Pero pensándolo bien, también las mujeres desarrollamos a veces el arte de la tanatosis. A algunas no les queda más remedio que hacerse las muertas y simular quietud mientras desarrollan actividades en soledad, sin dar la nota, vigilando por el rabillo del ojo no sea que alguien se ofenda por su listeza. Nada de pestilencias, eso sí, perfumes ricos.

Se me vino a la cabeza Marie Pasteur, que se pasó la vida amando y asistiendo al famoso Louis a la chita callando. Criándole unos cuantos hijos pochos, otros cuantos hijos ajenos rabiosos y un montón de gusanos de seda que salvarían la rica producción del sur de Francia mientras él profundizaba en las propiedades ópticas del vino. No me extraña que tuviera ese rictus severo. Cara de estar pensando «a la guillotina que vas, como me sigas tocando las probetas».

O aquí tenemos a la misma Haden Elgin, que pasó sus setenta y ocho otoños con más pena que gloria a pesar de ser una escritora, activista e investigadora brillante.

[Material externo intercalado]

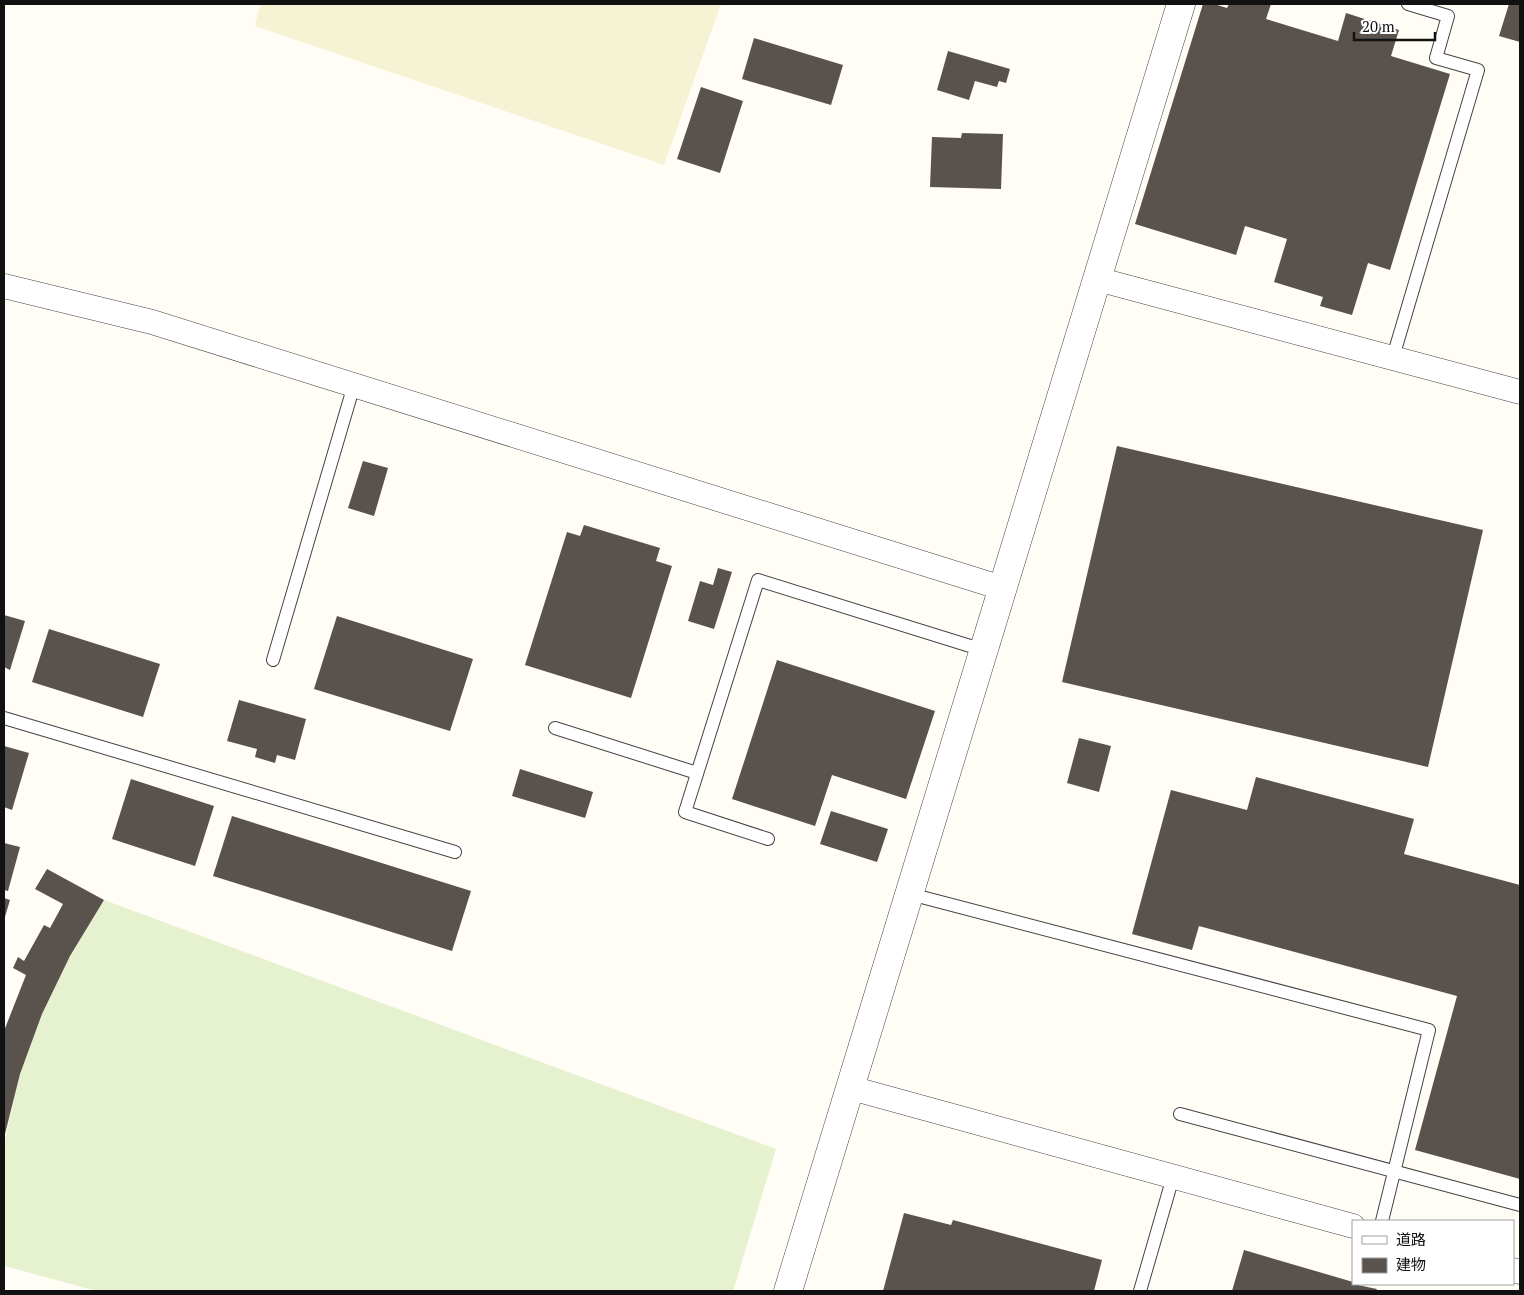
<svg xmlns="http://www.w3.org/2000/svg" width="1524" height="1295" font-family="'PT Serif','Noto Sans JP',serif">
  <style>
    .farmland { fill: #f6f3d4 }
    .pitch { fill: #e6f2cf }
    .building { fill: #5a524d }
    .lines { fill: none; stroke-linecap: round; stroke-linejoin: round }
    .service-casing { stroke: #444; stroke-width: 14 }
    .minor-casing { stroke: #444; stroke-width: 25 }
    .tertiary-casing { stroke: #444; stroke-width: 29 }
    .service { stroke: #fff; stroke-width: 12 }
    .minor { stroke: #fff; stroke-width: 24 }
    .tertiary { stroke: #fff; stroke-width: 28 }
  </style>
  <rect width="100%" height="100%" fill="#fffdf5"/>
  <path class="farmland" d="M260,4H721L664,165L255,26Z"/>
  <path class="pitch" d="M104,900L776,1149L733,1291H97L4,1266V1144L20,1074L42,1014L70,956Z"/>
  <g class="building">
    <path d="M1203,4H1214L1227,8L1229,4H1271L1266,19L1338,41L1346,13L1399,30L1391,56L1450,74L1390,270L1368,263L1352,315L1320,306L1323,297L1274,282L1287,239L1245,226L1236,255L1135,224Z"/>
    <path d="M1509,4H1520V42L1499,36Z"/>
    <path d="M754,38L843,65L831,105L742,79Z"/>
    <path d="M948,51L1010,69L1006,83L999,81L997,87L975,81L969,100L937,90Z"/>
    <path d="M701,87L743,101L720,173L677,159Z"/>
    <path d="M962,133L1003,134L1001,189L930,187L932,137L961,138Z"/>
    <path d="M1117,446L1483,530L1428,767L1062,682Z"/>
    <path d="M363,461L388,468L374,516L348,508Z"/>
    <path d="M584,525L660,548L656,561L672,566L631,698L525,665L567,532L580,536Z"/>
    <path d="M718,568L732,572L714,629L688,621L700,581L713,585Z"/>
    <path d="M4,615L25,621L10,670L4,667Z"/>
    <path d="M337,616L473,659L450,731L314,689Z"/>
    <path d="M49,629L160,664L143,717L32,682Z"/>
    <path d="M777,660L935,711L906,799L832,775L815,826L732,799Z"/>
    <path d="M239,700L306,719L295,760L277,755L275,763L255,757L257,749L227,741Z"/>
    <path d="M1079,738L1111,746L1099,792L1067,783Z"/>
    <path d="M4,746L29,753L12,810L4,807Z"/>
    <path d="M520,769L593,792L585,818L512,796Z"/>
    <path d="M1256,777L1414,819L1404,854L1520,885V1179L1415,1150L1457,996L1199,926L1192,950L1132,934L1171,790L1247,810Z"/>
    <path d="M131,779L214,806L195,866L112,839Z"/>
    <path d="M831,811L888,829L877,862L820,844Z"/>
    <path d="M232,816L471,891L452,951L213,876Z"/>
    <path d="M4,843L20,847L8,891L4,890Z"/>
    <path d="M47,869L104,900L70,956L42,1014L20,1074L4,1138V1031L26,975L13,968L18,957L24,961L44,925L50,928L63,904L35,889Z"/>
    <path d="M4,898L10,900L4,920Z"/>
    <path d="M904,1213L951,1225L953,1220L1102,1260L1094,1291H883Z"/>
    <path d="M1244,1250L1353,1282V1284L1377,1289L1376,1291H1232Z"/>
  </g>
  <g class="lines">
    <defs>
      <g id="service">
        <path d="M1393,357L1478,70L1436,58L1448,16L1408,4"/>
        <path d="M273,660L354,385"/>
        <path d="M4,718L455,852"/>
        <path d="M555,728L697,773"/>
        <path d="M768,839L685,812L758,580L983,650"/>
        <path d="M910,894L1429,1030L1382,1221"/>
        <path d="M1180,1114L1520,1205"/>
        <path d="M1140,1291L1173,1177"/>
      </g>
      <g id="minor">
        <path d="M1097,279L1520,392"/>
        <path d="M4,286L152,322L1002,588"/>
        <path d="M851,1088L1353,1226"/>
        <path d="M1513,1270L1520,1272"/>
      </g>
      <path id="tertiary" d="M788,1291L1181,4"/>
    </defs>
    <use href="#service" class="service-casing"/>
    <use href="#minor" class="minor-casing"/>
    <use href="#tertiary" class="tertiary-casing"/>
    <use href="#service" class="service"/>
    <use href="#minor" class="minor"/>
    <use href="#tertiary" class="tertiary"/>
  </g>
  <rect width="1524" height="1295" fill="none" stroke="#111111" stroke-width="10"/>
  <rect x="1352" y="1220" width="162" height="65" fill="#ffffff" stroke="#a0a0a0"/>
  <rect x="1362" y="1236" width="25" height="8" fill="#ffffff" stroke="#a0a0a0"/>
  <text x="1396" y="1245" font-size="15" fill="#111111">道路</text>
  <rect x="1362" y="1258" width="25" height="15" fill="#5a524d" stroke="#a0a0a0"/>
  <text x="1396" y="1270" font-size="15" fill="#111111">建物</text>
  <path d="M1354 32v8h81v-8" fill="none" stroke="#111111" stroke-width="2.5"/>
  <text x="1362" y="32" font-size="15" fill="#111111" stroke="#ffffff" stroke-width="4" paint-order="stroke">20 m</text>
</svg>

Aunque ¿para qué irme tan lejos? Mira a María Moliner, dándole al lapicero en su casa, sola, durante quince años, sin que nadie se diera cuenta, para rematar el diccionario más completo del uso del español hasta la fecha. Pues ni siquiera en el María Moliner aparece «arrejinchar» ni «arrejincharse».

Qué lástima me da pensar en María Moliner, suspiré. Me la imaginaba paseando por las inmediaciones de la Real Academia Española (de la Lengua), esperando que cayera de las ventanas de arriba una trenza de Rapunzel inexistente por la que trepar; buscando de reojo las huellas de la escandalosísima Emilia Pardo Bazán, sin encontrar ni un rastro que se encamine al interior de tan insigne y macha casa.

Y entonces el gitano me puso la mano en el hombro, con firmeza, y empujó hacia abajo. Me presionó a pesar de mi rigidez física, producida por tanta actividad mental. Solo quería que me agachase. Pasó el peligro.